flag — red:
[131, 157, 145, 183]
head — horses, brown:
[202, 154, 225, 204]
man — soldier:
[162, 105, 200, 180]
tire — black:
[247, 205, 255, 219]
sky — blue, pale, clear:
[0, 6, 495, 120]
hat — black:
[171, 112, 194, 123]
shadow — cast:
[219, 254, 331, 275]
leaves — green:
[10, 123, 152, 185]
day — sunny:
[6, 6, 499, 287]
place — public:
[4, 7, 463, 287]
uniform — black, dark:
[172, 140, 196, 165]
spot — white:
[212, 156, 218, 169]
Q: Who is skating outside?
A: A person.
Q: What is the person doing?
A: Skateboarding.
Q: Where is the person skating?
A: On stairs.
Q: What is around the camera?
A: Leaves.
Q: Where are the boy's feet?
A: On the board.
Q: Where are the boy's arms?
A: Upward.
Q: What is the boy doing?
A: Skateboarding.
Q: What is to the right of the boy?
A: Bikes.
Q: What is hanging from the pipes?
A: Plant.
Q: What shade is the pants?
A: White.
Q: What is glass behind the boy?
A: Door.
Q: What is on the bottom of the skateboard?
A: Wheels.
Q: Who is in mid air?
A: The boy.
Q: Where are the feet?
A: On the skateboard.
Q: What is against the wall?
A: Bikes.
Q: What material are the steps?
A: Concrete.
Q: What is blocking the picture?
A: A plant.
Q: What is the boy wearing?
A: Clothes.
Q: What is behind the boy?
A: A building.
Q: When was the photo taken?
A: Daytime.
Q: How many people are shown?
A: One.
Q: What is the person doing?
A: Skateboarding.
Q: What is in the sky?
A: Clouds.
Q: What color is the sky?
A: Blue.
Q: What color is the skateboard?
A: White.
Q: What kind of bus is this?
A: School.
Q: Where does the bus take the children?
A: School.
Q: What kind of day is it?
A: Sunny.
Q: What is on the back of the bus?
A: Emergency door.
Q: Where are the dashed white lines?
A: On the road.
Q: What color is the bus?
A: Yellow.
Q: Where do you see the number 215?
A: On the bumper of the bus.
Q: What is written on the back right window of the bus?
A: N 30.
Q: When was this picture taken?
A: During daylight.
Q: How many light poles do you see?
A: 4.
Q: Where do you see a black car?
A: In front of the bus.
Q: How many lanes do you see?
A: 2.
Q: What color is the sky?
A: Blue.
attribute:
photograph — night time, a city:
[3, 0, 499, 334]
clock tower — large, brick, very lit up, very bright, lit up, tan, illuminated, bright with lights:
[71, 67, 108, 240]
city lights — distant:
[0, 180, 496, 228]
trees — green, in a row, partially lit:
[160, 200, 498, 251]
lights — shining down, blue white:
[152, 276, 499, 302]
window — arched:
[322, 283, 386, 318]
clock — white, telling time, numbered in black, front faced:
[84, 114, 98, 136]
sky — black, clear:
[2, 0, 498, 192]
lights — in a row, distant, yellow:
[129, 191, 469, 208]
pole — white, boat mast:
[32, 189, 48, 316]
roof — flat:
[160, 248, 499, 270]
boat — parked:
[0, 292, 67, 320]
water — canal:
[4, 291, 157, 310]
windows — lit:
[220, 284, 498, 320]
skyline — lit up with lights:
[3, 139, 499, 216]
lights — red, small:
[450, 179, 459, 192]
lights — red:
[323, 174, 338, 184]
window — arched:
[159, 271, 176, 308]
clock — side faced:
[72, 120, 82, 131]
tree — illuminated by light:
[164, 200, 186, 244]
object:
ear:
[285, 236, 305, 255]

━━━━━━━━━━━━━━━━

Task directions: Render the records above, from the first line through the line containing "[4, 7, 463, 287]", as a JSON list of strings with one string per line, leaving out blank lines.

Output below:
[
  "flag — red:",
  "[131, 157, 145, 183]",
  "head — horses, brown:",
  "[202, 154, 225, 204]",
  "man — soldier:",
  "[162, 105, 200, 180]",
  "tire — black:",
  "[247, 205, 255, 219]",
  "sky — blue, pale, clear:",
  "[0, 6, 495, 120]",
  "hat — black:",
  "[171, 112, 194, 123]",
  "shadow — cast:",
  "[219, 254, 331, 275]",
  "leaves — green:",
  "[10, 123, 152, 185]",
  "day — sunny:",
  "[6, 6, 499, 287]",
  "place — public:",
  "[4, 7, 463, 287]"
]